On receiving your script in Final Draft format*, I do a first read to get an idea of your project. We’ll also discuss a budget size and any other attachments to the project.
*Note: If you don’t use Final Draft, I can always convert it.
At this stage I may be required to edit the screenplay as many more creative writers will use non standard techniques that are unhelpful to production but seem right on the page. Usually it’s a page per minute to time a screenplay using eighths of a page to calculate out each scene. It’s important here to be accurate. There’s nothing worse that underestimating a scene. Time literally is money. So I will shuffle-edit the screenplay to get a better timing estimate for production and use that copy to refer to throughout for all departments. Why do I do this? Because in production, I’m no time lord (honestly) and I cannot make up time lost on tight budgets. So I try to be strict and realistic at the start. Without this master script locked down and agreed, doubt can creep in.
Advice time – if you’re a screenwriter, it’s a good technique to get into thinking about the page length like a video editor timeline on its side. Every word you put down has got to have a damn good reason to be there and function for the film story. Anything else is time wasted.
Back to film scheduling. At this stage, I’ll then either use Final Draft Tagger or go old style with some coloured highlighters to mark up the script before I import it/manually type in to Movie Magic Scheduling every script element, from cast to props to flag up for budgeting.
I then spend some time working out a rough schedule to see how many days it will take to shoot. I consider myself a very good film scheduler but once in production the schedule becomes in flux with inputs from the 1st assistant director and other departments.

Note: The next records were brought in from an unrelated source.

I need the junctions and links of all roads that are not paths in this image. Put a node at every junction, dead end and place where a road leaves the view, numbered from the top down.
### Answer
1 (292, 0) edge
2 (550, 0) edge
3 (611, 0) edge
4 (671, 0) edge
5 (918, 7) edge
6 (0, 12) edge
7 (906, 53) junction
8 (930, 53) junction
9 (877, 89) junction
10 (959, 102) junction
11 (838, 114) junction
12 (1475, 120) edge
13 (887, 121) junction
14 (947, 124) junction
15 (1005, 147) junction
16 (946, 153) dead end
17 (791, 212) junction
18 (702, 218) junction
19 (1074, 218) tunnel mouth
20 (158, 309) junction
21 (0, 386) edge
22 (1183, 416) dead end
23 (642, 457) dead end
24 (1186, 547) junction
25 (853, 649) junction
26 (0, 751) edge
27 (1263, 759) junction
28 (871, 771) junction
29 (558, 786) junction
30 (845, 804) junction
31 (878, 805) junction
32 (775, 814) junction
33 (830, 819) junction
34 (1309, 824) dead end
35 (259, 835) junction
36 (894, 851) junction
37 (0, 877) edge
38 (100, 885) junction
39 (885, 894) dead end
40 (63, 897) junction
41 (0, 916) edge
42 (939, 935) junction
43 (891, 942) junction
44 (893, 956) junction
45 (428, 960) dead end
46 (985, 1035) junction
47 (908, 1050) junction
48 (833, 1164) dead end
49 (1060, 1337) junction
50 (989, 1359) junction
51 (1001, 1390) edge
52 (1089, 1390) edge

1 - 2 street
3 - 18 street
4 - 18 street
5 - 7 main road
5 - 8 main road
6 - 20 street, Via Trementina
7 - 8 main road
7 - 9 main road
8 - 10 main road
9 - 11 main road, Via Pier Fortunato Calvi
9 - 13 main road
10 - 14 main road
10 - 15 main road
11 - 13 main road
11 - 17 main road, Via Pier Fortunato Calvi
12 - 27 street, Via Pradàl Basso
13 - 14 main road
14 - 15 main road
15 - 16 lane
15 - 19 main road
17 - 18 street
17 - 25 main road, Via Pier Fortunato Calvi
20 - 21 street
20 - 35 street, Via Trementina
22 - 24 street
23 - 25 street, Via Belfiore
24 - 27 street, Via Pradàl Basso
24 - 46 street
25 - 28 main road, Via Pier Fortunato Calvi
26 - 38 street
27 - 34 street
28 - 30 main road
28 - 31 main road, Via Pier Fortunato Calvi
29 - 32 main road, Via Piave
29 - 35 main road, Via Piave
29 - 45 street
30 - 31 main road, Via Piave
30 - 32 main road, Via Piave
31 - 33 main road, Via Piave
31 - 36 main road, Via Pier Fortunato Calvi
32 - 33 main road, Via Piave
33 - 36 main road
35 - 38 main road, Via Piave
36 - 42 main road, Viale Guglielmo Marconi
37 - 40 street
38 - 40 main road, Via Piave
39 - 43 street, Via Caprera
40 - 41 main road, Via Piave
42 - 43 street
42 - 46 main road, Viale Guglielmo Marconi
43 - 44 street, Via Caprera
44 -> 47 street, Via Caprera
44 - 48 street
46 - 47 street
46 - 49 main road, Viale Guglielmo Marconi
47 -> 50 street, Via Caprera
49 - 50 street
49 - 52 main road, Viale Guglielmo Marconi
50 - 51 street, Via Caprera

Once I have a rough schedule I can then proceed on to Movie Magic Budgeting
I’ll ask the producer and if possible the director some hard questions about what they want in production. Also, about any existing cast or crew attachments and their demands. Sometimes a producer can want a ‘below the line’ only budget. This means I’m working out the nuts and bolts of production without worrying about cast, writer and producer costs which are defined as ‘above the line’.
This process can take four or five days for a low budget independent
film and obviously more for bigger budgeted films. It’s important here
to mention that every film is different, with its own set of requirements inherent to the story. It’s dangerous to assume that because your film
seems similar to another, the budget is the same. It never is. If you make the mistake of proceeding with your film by making promises about costs to investors without a proper budget, expect problems.
Some producers request their budgets delivered using Microsoft Excel which is doable but I insist on using Movie Magic to work with as it enables me to budget quicker rather than using a clunky Excel template. I can also apply changes easier and calculate things out like tax breaks etc within the Movie Magic budget which outputs a nicer top sheet that financiers request but am also able to provide a detailed budget alongside the top sheet. I can always output an Excel version afterwards.
Movie Magic is an old piece of software but it’s still the industry gold standard for good reason. As newer more cloud based software comes available, I do try it but I’ve never found anything as flexible or reliable
as Movie Magic. I also use Excel and Word to create ancillary production documents and use a cloud based file system to securely back up and hold documents and share with crew.
Once a budget and schedule is agreed, I deliver to the producer for them to proceed with financing.
The other part of my work as line producer is managing production which is a whole other set of skills based on 30 years of experience in film and TV production and professional business management. There’s no software for that and worth a blog post all of its own.